# What you will do
Copy, from the entries below, each line where the word "VirtuosoNet" can be found.
─── Task inputs
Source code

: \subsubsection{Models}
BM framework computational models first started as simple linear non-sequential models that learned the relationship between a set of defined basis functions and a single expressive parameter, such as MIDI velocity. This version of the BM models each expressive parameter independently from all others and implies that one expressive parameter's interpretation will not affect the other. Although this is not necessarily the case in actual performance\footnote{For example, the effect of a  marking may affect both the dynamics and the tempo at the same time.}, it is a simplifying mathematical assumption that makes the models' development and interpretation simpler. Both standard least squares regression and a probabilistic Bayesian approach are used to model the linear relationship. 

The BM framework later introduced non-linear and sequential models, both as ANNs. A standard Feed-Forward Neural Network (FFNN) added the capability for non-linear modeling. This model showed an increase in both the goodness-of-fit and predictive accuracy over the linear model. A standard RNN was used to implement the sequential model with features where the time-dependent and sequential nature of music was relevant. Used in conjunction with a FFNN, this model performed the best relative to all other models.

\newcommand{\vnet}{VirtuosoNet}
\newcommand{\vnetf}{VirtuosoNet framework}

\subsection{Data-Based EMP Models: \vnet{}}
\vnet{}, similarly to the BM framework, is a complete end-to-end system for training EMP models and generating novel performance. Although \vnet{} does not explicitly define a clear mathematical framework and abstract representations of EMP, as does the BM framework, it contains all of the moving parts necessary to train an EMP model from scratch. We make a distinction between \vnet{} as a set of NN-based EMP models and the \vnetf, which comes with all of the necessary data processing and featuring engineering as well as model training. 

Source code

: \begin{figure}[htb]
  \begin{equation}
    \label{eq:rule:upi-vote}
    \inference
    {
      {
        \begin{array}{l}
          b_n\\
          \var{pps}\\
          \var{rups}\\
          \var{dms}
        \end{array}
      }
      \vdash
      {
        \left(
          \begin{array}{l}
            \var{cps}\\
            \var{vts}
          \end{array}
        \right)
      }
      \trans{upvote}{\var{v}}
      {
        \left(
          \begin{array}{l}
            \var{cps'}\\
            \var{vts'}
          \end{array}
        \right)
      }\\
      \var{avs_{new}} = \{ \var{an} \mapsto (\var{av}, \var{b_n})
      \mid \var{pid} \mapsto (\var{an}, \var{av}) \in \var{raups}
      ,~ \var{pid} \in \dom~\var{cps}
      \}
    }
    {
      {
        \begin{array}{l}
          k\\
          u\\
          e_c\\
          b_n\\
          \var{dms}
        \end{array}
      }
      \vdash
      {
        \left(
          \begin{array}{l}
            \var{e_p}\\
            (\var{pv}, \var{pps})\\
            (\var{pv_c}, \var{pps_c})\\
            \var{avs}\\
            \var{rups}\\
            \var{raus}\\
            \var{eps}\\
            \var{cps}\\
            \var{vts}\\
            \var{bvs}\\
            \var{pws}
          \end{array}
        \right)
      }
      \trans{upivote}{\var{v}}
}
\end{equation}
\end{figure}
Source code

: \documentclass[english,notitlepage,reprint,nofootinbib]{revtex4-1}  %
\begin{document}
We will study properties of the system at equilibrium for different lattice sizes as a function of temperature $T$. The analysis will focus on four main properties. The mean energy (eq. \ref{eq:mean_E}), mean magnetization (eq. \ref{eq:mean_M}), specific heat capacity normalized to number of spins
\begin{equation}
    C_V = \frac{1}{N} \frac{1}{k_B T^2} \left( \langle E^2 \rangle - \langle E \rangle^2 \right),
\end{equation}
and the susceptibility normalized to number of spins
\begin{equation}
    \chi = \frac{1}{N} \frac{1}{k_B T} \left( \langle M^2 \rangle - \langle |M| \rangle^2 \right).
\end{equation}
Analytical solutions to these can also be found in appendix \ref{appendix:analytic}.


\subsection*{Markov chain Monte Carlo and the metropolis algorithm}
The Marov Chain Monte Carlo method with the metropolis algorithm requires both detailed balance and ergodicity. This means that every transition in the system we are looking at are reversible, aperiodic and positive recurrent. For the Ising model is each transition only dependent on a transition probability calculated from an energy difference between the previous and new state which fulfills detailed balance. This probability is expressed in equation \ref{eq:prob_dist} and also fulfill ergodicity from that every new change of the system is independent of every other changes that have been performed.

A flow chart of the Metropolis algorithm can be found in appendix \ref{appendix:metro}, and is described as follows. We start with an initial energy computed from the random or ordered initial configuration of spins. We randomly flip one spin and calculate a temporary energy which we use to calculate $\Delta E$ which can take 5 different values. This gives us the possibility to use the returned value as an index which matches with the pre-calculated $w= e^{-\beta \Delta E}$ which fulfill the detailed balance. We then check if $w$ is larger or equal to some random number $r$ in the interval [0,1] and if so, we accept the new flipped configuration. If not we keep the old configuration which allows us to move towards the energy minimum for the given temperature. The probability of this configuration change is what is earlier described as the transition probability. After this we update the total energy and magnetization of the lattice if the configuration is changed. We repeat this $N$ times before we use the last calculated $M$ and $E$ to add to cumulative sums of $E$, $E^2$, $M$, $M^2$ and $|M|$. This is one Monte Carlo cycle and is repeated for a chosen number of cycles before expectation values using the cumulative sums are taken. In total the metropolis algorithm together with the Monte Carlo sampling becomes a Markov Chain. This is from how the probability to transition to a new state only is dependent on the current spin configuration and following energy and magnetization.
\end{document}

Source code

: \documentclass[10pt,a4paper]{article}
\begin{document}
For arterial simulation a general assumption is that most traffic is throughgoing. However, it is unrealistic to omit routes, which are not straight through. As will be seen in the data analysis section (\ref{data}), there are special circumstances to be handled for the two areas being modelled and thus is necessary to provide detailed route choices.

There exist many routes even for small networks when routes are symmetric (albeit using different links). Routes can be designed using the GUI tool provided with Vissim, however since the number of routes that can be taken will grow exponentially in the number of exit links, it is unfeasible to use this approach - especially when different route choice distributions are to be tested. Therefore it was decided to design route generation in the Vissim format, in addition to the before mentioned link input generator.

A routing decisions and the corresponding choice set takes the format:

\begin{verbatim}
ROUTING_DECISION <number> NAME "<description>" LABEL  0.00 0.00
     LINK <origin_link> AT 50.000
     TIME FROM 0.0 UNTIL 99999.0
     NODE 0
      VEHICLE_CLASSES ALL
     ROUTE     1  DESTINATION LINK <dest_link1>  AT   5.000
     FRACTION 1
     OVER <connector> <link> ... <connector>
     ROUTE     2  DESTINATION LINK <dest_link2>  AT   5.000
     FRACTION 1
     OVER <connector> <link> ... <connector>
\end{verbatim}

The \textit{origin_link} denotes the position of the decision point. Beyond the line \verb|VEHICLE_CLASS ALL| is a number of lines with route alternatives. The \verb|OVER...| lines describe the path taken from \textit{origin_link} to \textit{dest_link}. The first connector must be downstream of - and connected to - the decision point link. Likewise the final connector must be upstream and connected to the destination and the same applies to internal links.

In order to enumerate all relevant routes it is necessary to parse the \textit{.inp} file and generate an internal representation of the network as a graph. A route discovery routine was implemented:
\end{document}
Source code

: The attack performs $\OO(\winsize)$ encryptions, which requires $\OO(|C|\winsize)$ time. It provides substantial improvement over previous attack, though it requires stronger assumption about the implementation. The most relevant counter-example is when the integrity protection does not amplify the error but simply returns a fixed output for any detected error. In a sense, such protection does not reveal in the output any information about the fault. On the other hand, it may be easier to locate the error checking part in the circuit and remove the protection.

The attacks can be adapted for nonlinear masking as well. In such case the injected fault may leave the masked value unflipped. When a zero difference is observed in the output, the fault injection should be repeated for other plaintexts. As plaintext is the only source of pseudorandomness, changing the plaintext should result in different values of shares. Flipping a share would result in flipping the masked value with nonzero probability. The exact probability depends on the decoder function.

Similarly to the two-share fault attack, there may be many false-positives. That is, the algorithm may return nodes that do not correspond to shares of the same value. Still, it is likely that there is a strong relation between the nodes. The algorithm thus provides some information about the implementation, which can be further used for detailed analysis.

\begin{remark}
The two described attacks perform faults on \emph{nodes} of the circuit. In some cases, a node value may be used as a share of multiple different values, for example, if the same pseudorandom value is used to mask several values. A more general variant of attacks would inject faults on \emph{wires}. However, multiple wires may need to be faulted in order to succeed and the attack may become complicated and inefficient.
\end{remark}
──────
# Answer to this problem
\newcommand{\vnet}{VirtuosoNet}
\newcommand{\vnetf}{VirtuosoNet framework}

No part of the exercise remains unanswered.